■ What you are asked to do: Keep to one stretch of the data below, the lines from the one with "(IHC) of human" up to and including the one with "cancer stained for", and return that stretch exactly.

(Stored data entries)
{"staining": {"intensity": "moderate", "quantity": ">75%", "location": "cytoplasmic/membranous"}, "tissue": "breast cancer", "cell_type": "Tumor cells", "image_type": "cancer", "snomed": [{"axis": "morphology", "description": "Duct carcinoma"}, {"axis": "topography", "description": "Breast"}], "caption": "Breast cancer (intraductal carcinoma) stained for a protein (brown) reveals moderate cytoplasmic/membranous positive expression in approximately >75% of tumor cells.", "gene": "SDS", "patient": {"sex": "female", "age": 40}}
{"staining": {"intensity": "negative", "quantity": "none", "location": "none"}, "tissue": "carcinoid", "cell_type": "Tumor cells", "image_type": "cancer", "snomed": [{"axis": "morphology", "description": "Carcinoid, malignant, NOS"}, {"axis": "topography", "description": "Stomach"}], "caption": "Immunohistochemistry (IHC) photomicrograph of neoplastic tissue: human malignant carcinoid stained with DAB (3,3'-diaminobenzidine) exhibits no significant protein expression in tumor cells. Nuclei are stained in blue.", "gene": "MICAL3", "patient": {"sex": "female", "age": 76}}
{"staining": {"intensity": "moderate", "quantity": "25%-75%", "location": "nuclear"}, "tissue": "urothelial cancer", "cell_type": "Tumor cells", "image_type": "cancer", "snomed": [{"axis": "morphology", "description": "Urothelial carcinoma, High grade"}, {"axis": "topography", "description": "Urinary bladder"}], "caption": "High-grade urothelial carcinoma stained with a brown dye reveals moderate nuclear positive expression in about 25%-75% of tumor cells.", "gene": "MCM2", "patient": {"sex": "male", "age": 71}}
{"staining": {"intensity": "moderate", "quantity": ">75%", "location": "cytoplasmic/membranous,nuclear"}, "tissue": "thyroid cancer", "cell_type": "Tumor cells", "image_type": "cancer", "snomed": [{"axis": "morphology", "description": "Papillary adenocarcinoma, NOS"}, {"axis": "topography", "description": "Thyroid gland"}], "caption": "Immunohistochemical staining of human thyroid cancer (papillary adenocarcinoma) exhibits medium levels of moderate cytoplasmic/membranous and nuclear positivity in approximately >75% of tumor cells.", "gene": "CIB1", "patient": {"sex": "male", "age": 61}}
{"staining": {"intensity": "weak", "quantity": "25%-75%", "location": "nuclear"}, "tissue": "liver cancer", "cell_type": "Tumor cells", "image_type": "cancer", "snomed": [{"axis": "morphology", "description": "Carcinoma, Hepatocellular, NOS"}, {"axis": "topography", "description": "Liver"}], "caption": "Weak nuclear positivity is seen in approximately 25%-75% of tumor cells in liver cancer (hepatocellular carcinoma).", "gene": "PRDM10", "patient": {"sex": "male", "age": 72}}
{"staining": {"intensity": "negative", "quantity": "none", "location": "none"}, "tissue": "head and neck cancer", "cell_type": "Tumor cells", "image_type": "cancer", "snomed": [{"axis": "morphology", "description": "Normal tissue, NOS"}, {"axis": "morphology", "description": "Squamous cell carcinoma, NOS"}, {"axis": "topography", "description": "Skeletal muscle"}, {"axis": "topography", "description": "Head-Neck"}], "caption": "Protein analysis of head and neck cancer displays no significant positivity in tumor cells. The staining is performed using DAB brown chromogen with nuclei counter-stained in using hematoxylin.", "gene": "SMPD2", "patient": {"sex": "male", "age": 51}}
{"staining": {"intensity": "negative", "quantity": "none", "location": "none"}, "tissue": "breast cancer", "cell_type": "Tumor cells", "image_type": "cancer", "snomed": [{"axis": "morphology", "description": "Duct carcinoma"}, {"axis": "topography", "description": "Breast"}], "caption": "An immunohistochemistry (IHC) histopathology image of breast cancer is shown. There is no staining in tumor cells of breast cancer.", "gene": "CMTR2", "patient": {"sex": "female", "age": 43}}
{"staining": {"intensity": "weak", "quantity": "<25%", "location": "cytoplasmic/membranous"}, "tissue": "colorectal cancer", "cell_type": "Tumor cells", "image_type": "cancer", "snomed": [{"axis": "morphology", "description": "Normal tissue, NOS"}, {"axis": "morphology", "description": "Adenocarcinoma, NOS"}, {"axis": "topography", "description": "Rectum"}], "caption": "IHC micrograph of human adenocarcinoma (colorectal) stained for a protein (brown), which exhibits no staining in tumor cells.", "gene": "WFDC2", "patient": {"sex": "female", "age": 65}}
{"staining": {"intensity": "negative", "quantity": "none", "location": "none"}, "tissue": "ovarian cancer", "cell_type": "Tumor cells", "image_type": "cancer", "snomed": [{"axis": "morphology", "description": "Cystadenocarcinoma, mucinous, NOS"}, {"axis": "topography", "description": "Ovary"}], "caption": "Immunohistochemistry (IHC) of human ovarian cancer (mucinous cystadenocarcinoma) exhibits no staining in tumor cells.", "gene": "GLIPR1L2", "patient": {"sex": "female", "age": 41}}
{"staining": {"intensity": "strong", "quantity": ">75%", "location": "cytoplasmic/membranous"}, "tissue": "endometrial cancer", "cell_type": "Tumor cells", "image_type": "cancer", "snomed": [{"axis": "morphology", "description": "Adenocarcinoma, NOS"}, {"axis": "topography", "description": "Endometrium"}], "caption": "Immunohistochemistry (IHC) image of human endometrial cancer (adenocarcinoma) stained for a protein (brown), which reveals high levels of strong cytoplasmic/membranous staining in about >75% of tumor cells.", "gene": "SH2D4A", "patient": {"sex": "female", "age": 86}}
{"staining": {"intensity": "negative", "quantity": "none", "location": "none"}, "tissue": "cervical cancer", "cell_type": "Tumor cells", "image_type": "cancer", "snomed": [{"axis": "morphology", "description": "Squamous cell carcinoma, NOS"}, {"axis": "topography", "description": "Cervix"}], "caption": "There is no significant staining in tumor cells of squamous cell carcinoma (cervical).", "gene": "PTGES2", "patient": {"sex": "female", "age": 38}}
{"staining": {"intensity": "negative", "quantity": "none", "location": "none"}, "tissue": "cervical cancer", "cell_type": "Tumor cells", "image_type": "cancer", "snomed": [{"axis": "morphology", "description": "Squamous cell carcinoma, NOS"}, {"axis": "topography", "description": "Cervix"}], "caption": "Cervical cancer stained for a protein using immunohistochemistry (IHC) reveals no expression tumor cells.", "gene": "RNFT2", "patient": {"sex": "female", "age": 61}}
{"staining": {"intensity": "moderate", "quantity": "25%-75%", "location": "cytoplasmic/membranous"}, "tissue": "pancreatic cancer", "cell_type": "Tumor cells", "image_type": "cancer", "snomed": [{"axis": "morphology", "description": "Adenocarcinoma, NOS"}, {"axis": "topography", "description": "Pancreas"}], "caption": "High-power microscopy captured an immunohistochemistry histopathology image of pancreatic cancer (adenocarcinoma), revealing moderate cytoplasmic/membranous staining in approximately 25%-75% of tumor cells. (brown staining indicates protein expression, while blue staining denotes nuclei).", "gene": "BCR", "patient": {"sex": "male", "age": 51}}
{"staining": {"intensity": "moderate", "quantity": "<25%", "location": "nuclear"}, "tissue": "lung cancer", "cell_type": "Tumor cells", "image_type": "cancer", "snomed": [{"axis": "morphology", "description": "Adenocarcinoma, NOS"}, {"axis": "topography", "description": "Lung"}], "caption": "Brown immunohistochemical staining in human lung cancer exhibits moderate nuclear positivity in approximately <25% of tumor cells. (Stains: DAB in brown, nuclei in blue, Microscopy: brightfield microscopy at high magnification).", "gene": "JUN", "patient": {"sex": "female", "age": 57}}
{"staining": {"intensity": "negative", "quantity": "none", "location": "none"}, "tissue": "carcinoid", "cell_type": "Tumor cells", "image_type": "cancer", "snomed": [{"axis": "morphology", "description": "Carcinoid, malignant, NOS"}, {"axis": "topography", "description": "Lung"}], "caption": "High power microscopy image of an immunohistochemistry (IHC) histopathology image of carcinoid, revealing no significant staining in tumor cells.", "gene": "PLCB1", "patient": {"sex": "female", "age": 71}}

■ Response for this exercise:
{"staining": {"intensity": "negative", "quantity": "none", "location": "none"}, "tissue": "ovarian cancer", "cell_type": "Tumor cells", "image_type": "cancer", "snomed": [{"axis": "morphology", "description": "Cystadenocarcinoma, mucinous, NOS"}, {"axis": "topography", "description": "Ovary"}], "caption": "Immunohistochemistry (IHC) of human ovarian cancer (mucinous cystadenocarcinoma) exhibits no staining in tumor cells.", "gene": "GLIPR1L2", "patient": {"sex": "female", "age": 41}}
{"staining": {"intensity": "strong", "quantity": ">75%", "location": "cytoplasmic/membranous"}, "tissue": "endometrial cancer", "cell_type": "Tumor cells", "image_type": "cancer", "snomed": [{"axis": "morphology", "description": "Adenocarcinoma, NOS"}, {"axis": "topography", "description": "Endometrium"}], "caption": "Immunohistochemistry (IHC) image of human endometrial cancer (adenocarcinoma) stained for a protein (brown), which reveals high levels of strong cytoplasmic/membranous staining in about >75% of tumor cells.", "gene": "SH2D4A", "patient": {"sex": "female", "age": 86}}
{"staining": {"intensity": "negative", "quantity": "none", "location": "none"}, "tissue": "cervical cancer", "cell_type": "Tumor cells", "image_type": "cancer", "snomed": [{"axis": "morphology", "description": "Squamous cell carcinoma, NOS"}, {"axis": "topography", "description": "Cervix"}], "caption": "There is no significant staining in tumor cells of squamous cell carcinoma (cervical).", "gene": "PTGES2", "patient": {"sex": "female", "age": 38}}
{"staining": {"intensity": "negative", "quantity": "none", "location": "none"}, "tissue": "cervical cancer", "cell_type": "Tumor cells", "image_type": "cancer", "snomed": [{"axis": "morphology", "description": "Squamous cell carcinoma, NOS"}, {"axis": "topography", "description": "Cervix"}], "caption": "Cervical cancer stained for a protein using immunohistochemistry (IHC) reveals no expression tumor cells.", "gene": "RNFT2", "patient": {"sex": "female", "age": 61}}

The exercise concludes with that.